Yum. I'm really gonna reminisce here... Let's see...

"Execute the *****!" - one of my WoW guild's raid leaders when we were about to beat the original Onyxia raid for the first time.

"Kill them. Kill them all." - Alma from F.E.A.R.


----------



## Qolselanu (Feb 15, 2006)

Callsign said:


> Was that the one where she says "They all deserve to die"? Or it was in a trailer for it where she says it quite clearly, and then the trailer got pulled or something.


It's from the intro: 



 roughly :56 to 1:07.


----------



## Zozulya (Mar 24, 2016)

"Let me guess, someone stole your sweetroll..." Random guard in Skyrim
"You think I'm crazy? You should see my sister!" Jinx 
"You bleed better than you shoot!" UT taunt
"And the World refused to change" Chrono trigger bad ending
"No! Not into the pit!IT BUUUUUURRRRNSS!" Legend of Zelda (CD-i)
"You gotta be fu***ng kidding" Postal


----------



## NoEgo (Jul 5, 2016)

My friends and I used to have a bunch:
_
Sonic Adventure: "Watch out! You're gonna crash! Aahh!"_ When someone wiped out or was about to wipe out.
_
Gears Of War 2: "Who wants toast?""_ That one's pretty obvious.
_
GTA: Vice City: "Rated R, for: 'Retarded'"_ Whenever we saw a lame movie trailer.
_
Power Rangers: Lightspeed Rescue: "YAY!!!"_ Again, self-explanatory.

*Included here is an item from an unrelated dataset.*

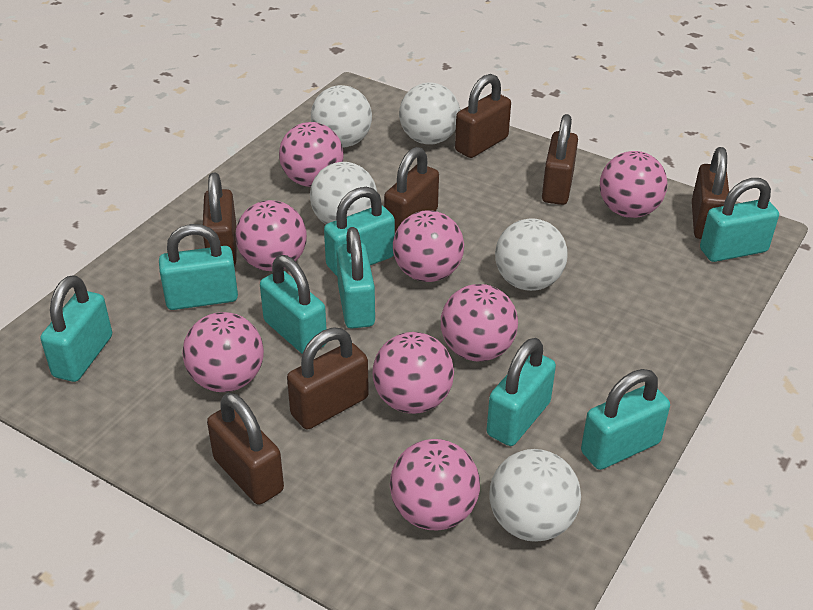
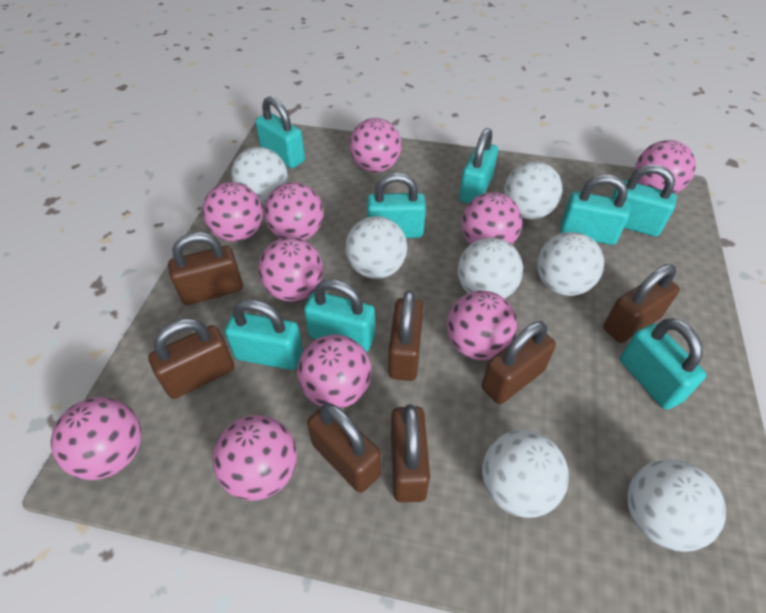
pink ball: 8 -> 10
white ball: 5 -> 7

_Crash Bandicoot: "Ooda booga!"_ Just a random noise we'd make.
_
Duke Nukem 3D: "Insert every single phrase."_ The most quotable game ever created.


----------



## butterskenny (Nov 3, 2016)

"The cake is a lie"

"I like shorts! They're comfy and easy to wear!"

"Fuzzy Pickles!"

"Show me ya moves!"


----------



## ScorchedEarth (Jul 12, 2014)

''Hell, it's about time.'' - Starcraft 2 trailer

''A shameful display!!1'' - Shogun 2

''kek'' - WoW


----------



## sighsigh (Nov 9, 2010)

I really liked the "farther than you want it to be, closer than it could be" line from Halo 5, which is in response to the question "How far away is the [thing]?"


----------



## Mysteriis (Apr 7, 2014)

Get out of here Stalker.


----------



## CloudChaser (Nov 7, 2013)

'...' - Final Fantasy 8
'I wish I could be so grossly incandescant' - Dark Souls
'Leon!' - Resident Evil 4
'Best we keep to our knitting' - Bioshock
'I came as soon as I heard' - Pokemon R/B/Y


----------



## slickyabra (Feb 14, 2016)

"I will *not*... juggle."


----------



## Persephone The Dread (Aug 28, 2010)

'I must be hearing things' - originally from one of the Harry Potter video games (I think the 2nd one,) but I'm reminded of it when I hear similar things in other games when you're sneaking around. Also me and my brother played a real life game where one of us would pretend to be a prefect from that game and the other one would have to sneak past somewhere yeah... We weren't as young as you'd hope really. So it stuck in my head.

'Cheese for everyone' - Oblivion, Shivering Isles.

'The cake is a lie' - Portal

'You are not prepared' - Illidan, WoW (everytime someone says something like this I'd think of this

'Tempest Keep was merely a set back.' - WoW, Kael'Thas, Magisters' Terrace instance.

'Now go! Leave this place and never return.' - Fall of the Lich King cinematic. Reminds me of Gollum in LOTR lol as well.


----------



## Repix (Jan 14, 2016)

Would you kindly?


----------



## TheSilentGamer (Nov 15, 2014)

"I wonder what's for DINner." - one of the Zelda CDi games
"How could you not know?! That's...that's practically blasphemous. Say you're sorry! Apologize to the funyarinpa! Goodness, you are such a rude woman." - 999
"Things are already confusing enough with all these daddies running around." - Apollo Justice
"Please forgive my lack of ladder discrimination." - Apollo Justice
"Words cannot describe how screwed I am..." - Phoenix Wright
"I'll warn you... I've been known to be a real stuck-up jerk..." - Miles Edgeworth

There are so many from Ace Attorney that I reference in almost any situation, too bad nobody gets them :C


----------